◆ **Task details**:
Please set down the data again exactly, minus the pictures.

◆ **Pixel coordinate listings**:
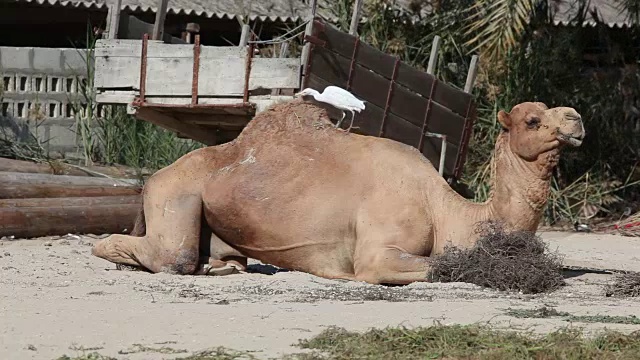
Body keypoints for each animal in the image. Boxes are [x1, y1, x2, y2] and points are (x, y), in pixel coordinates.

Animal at [91, 99, 584, 284]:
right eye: (533, 120)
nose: (576, 118)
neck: (448, 210)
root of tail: (154, 176)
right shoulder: (377, 252)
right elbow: (438, 267)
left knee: (225, 261)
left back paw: (219, 267)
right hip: (176, 193)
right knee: (168, 256)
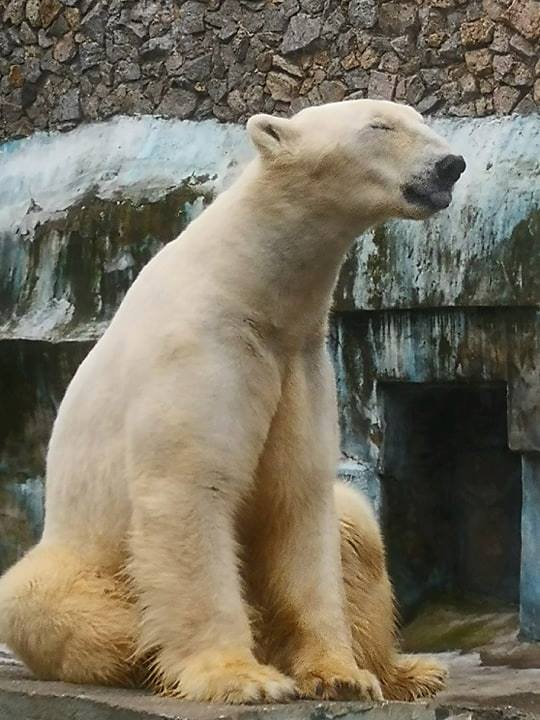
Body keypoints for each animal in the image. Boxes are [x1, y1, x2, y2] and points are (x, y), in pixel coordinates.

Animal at [0, 100, 464, 704]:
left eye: (420, 120)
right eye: (378, 127)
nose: (450, 165)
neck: (247, 288)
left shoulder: (300, 364)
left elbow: (301, 501)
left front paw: (341, 674)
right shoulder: (202, 353)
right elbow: (191, 490)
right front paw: (244, 678)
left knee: (358, 528)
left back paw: (409, 670)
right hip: (77, 563)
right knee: (60, 606)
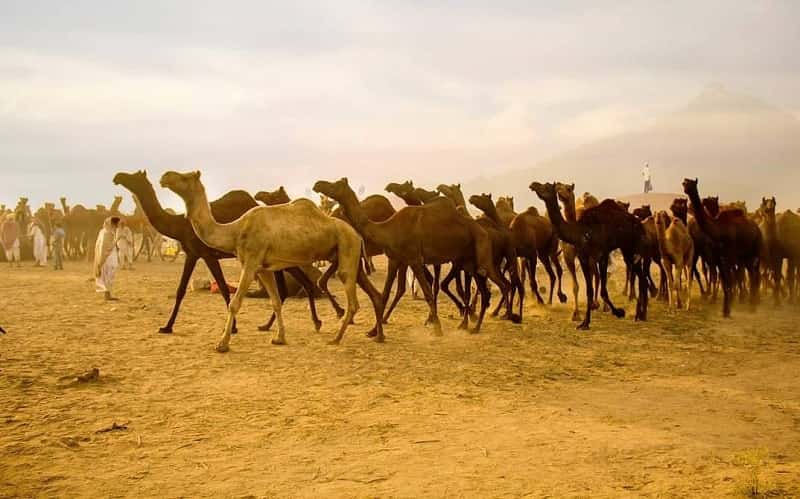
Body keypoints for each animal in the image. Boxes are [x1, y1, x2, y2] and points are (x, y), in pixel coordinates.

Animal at [114, 170, 330, 336]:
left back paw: (313, 321)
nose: (117, 176)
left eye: (134, 176)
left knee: (300, 284)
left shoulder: (204, 254)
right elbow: (182, 290)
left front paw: (232, 328)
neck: (179, 225)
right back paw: (275, 325)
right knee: (290, 288)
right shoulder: (193, 254)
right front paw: (167, 326)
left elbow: (222, 289)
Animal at [161, 171, 384, 351]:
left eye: (184, 177)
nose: (164, 177)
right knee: (365, 295)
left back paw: (337, 338)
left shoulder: (250, 263)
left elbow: (234, 303)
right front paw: (279, 338)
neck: (234, 230)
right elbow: (276, 301)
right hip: (345, 255)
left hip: (347, 248)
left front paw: (222, 344)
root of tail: (357, 234)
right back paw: (374, 335)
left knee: (352, 300)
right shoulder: (263, 268)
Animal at [314, 178, 517, 335]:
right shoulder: (397, 259)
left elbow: (427, 292)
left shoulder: (414, 259)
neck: (387, 229)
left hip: (482, 258)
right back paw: (476, 323)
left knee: (502, 284)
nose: (317, 184)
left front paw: (437, 329)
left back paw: (503, 316)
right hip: (468, 263)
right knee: (486, 289)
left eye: (335, 185)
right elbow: (386, 293)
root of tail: (484, 229)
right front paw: (373, 331)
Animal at [531, 181, 650, 330]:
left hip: (630, 247)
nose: (533, 184)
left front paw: (618, 312)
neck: (581, 232)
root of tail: (640, 224)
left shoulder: (601, 255)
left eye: (546, 186)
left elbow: (603, 289)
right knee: (641, 278)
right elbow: (589, 290)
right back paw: (641, 314)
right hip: (627, 250)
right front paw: (585, 322)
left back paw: (640, 314)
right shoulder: (583, 257)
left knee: (640, 277)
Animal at [683, 178, 761, 317]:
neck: (718, 230)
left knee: (753, 274)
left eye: (691, 183)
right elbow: (724, 279)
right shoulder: (719, 256)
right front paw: (725, 310)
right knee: (751, 273)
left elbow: (729, 279)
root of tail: (757, 229)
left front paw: (727, 309)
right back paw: (751, 304)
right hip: (745, 255)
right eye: (684, 182)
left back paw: (752, 305)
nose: (685, 188)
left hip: (753, 250)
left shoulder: (728, 255)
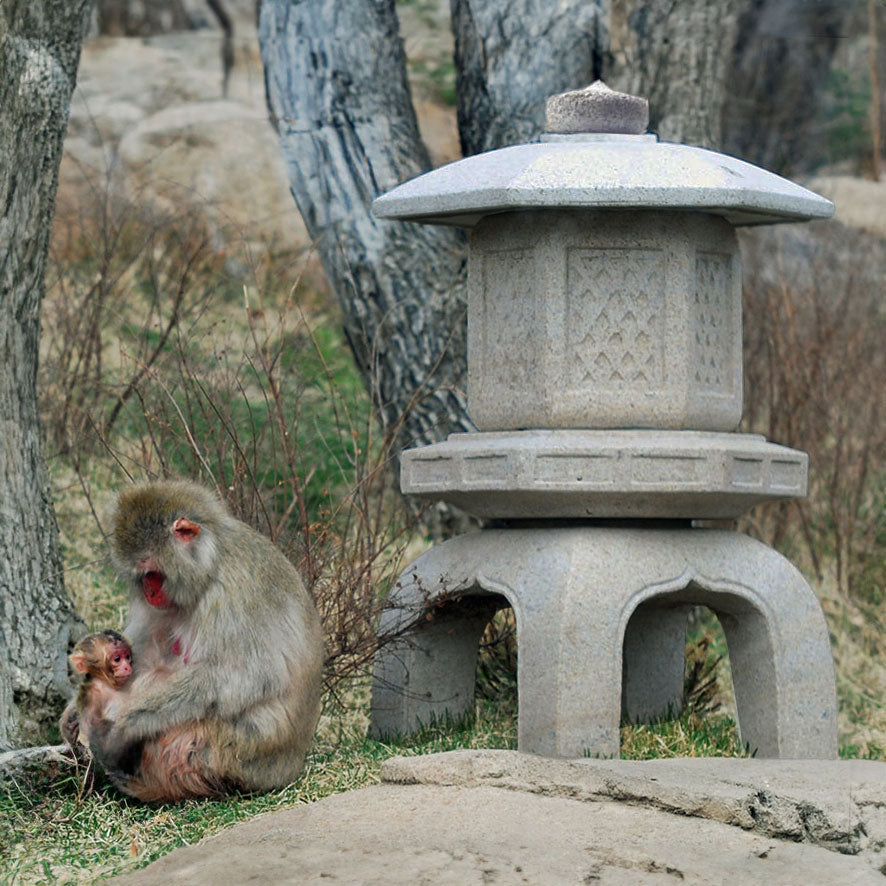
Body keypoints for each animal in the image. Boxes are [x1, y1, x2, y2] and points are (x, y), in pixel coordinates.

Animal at [84, 479, 325, 803]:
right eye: (141, 576)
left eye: (152, 572)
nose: (148, 591)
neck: (212, 565)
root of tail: (289, 767)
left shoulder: (233, 594)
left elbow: (248, 676)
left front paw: (126, 724)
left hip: (230, 753)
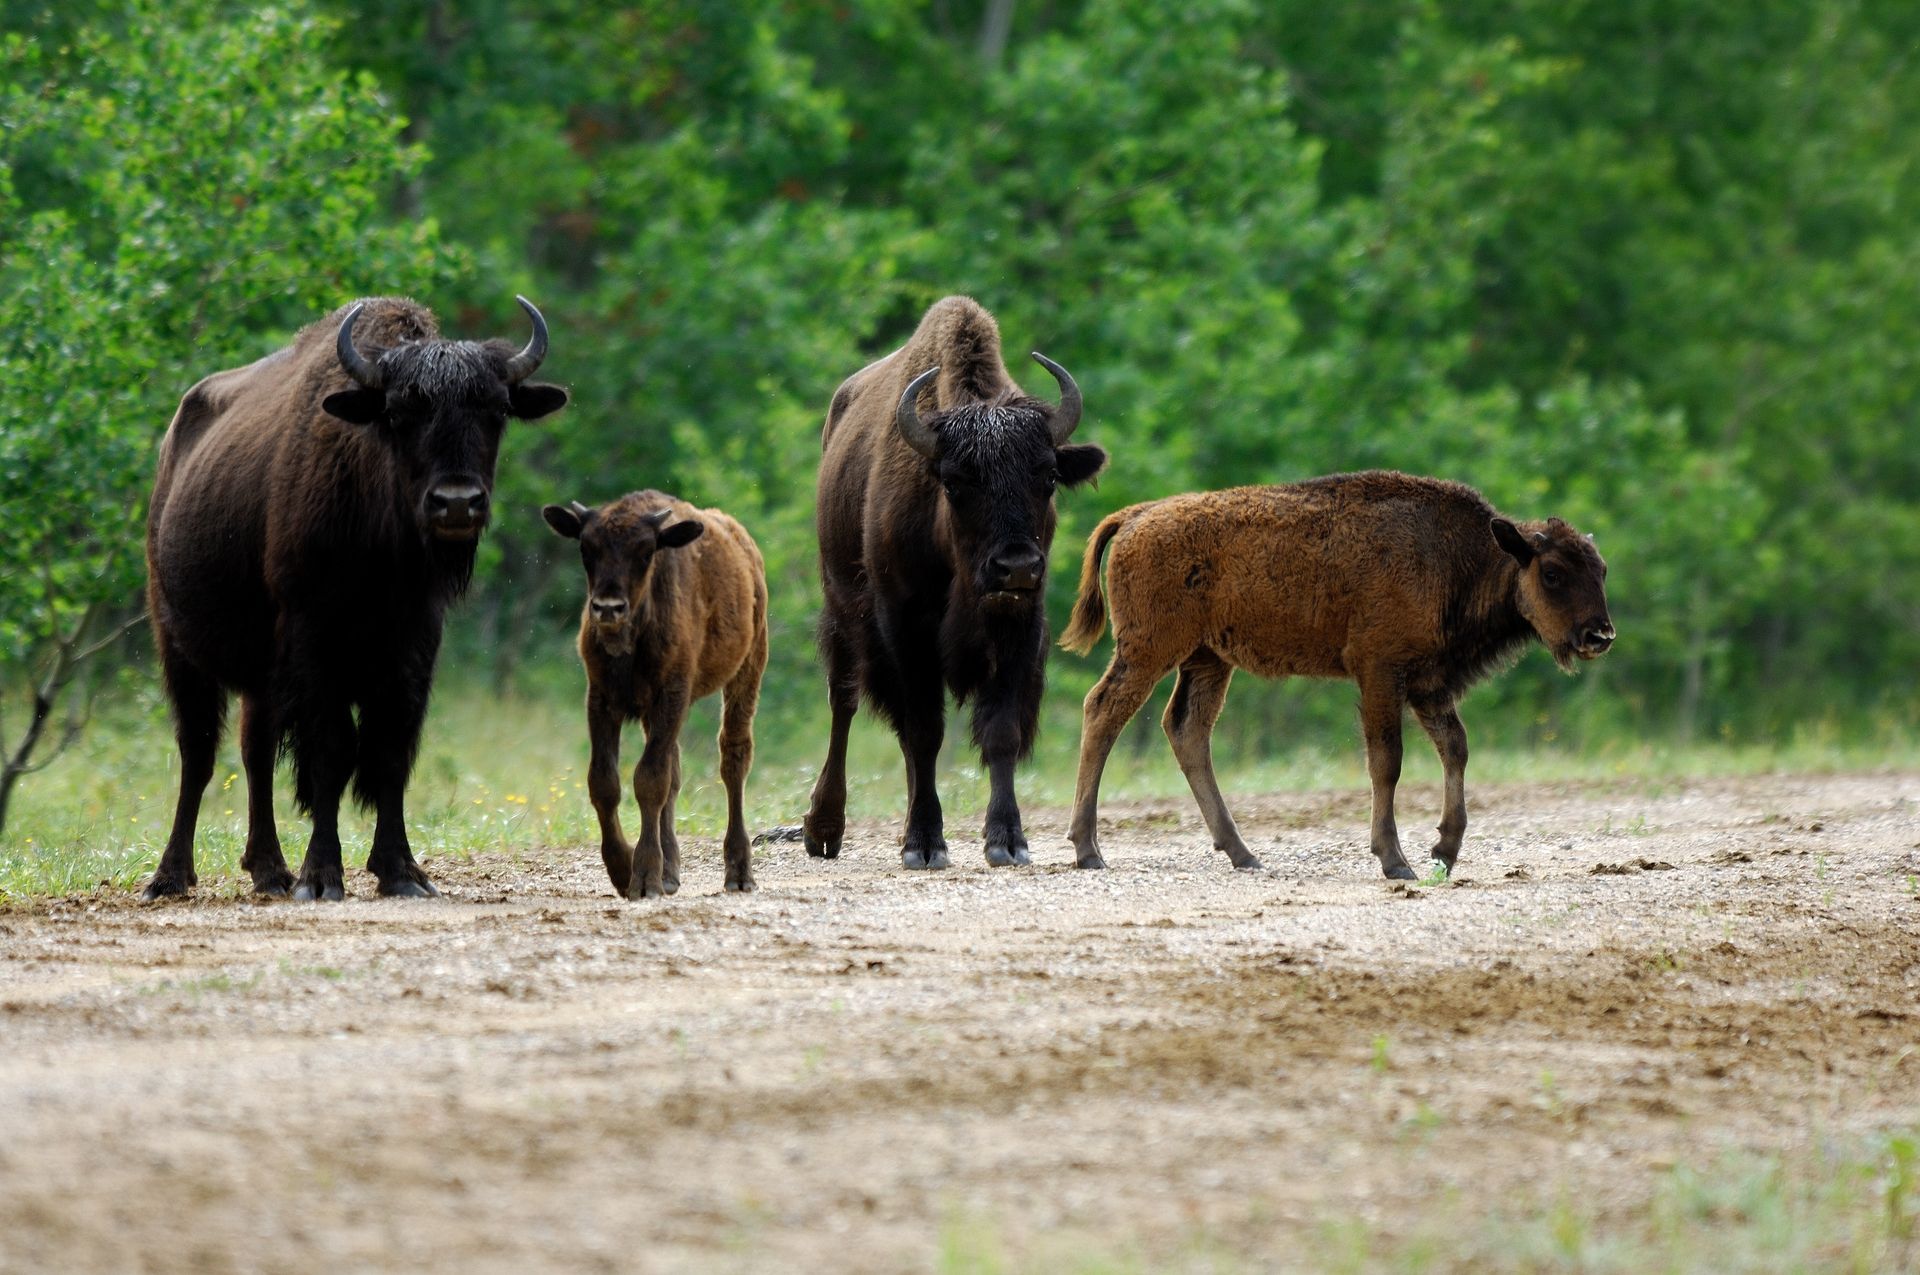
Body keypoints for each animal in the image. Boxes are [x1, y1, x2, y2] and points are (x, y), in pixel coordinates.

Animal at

◆ **Finished exercise**:
Body keypoints for each animal in the image. Boxes are [x1, y1, x2, y2] and points are (x, y), in pixel coordinates.

Animal at [91, 99, 584, 284]:
right eye: (533, 120)
nose: (576, 118)
neck: (448, 210)
root of tail: (154, 176)
right shoulder: (377, 252)
right elbow: (438, 267)
left knee: (225, 261)
left back paw: (219, 267)
right hip: (176, 193)
right knee: (168, 256)
Body keypoints for each animal in the image. Boxes are [x1, y1, x2, y2] and points are (x, y), in pixel coordinates.

Animal at [0, 100, 464, 704]:
left eye: (420, 120)
right eye: (378, 127)
nose: (450, 165)
neck: (247, 288)
left shoulder: (300, 364)
left elbow: (301, 501)
left front paw: (341, 674)
right shoulder: (202, 353)
right elbow: (191, 490)
right front paw: (244, 678)
left knee: (358, 528)
left back paw: (409, 670)
right hip: (77, 563)
right knee: (60, 606)
Body keypoints for each animal in the image. Boxes are [x1, y1, x2, y2] and points are (x, y), in pixel coordinates.

Animal at [114, 170, 330, 336]:
left back paw: (313, 321)
nose: (117, 176)
left eye: (134, 176)
left knee: (300, 284)
left shoulder: (204, 254)
right elbow: (182, 290)
left front paw: (232, 328)
neck: (179, 225)
right back paw: (275, 325)
right knee: (290, 288)
right shoulder: (193, 254)
right front paw: (167, 326)
left elbow: (222, 289)
Animal at [161, 171, 384, 351]:
left eye: (184, 177)
nose: (164, 177)
right knee: (365, 295)
left back paw: (337, 338)
left shoulder: (250, 263)
left elbow: (234, 303)
right front paw: (279, 338)
neck: (234, 230)
right elbow: (276, 301)
right hip: (345, 255)
left hip: (347, 248)
left front paw: (222, 344)
root of tail: (357, 234)
right back paw: (374, 335)
left knee: (352, 300)
right shoulder: (263, 268)
Animal at [314, 178, 517, 335]:
right shoulder: (397, 259)
left elbow: (427, 292)
left shoulder: (414, 259)
neck: (387, 229)
left hip: (482, 258)
right back paw: (476, 323)
left knee: (502, 284)
nose: (317, 184)
left front paw: (437, 329)
left back paw: (503, 316)
right hip: (468, 263)
right knee: (486, 289)
left eye: (335, 185)
right elbow: (386, 293)
root of tail: (484, 229)
right front paw: (373, 331)
Animal at [531, 181, 650, 330]:
left hip: (630, 247)
nose: (533, 184)
left front paw: (618, 312)
neck: (581, 232)
root of tail: (640, 224)
left shoulder: (601, 255)
left eye: (546, 186)
left elbow: (603, 289)
right knee: (641, 278)
right elbow: (589, 290)
right back paw: (641, 314)
right hip: (627, 250)
right front paw: (585, 322)
left back paw: (640, 314)
right shoulder: (583, 257)
left knee: (640, 277)
Animal at [683, 178, 761, 317]:
neck: (718, 230)
left knee: (753, 274)
left eye: (691, 183)
right elbow: (724, 279)
right shoulder: (719, 256)
right front paw: (725, 310)
right knee: (751, 273)
left elbow: (729, 279)
root of tail: (757, 229)
left front paw: (727, 309)
right back paw: (751, 304)
right hip: (745, 255)
right eye: (684, 182)
left back paw: (752, 305)
nose: (685, 188)
left hip: (753, 250)
left shoulder: (728, 255)
Body keypoints for each animal in the image. Boxes are [x1, y1, x2, y2] and points are (x, y), in pixel coordinates.

Animal at [84, 479, 325, 803]:
right eye: (141, 576)
left eye: (152, 572)
nose: (148, 591)
neck: (212, 565)
root of tail: (289, 767)
left shoulder: (233, 594)
left elbow: (248, 676)
left front paw: (126, 724)
left hip: (230, 753)
Body keypoints for each animal in the image. Boxes are [x1, y1, x2, y2] and points are (x, y), in pixel coordinates.

Animal at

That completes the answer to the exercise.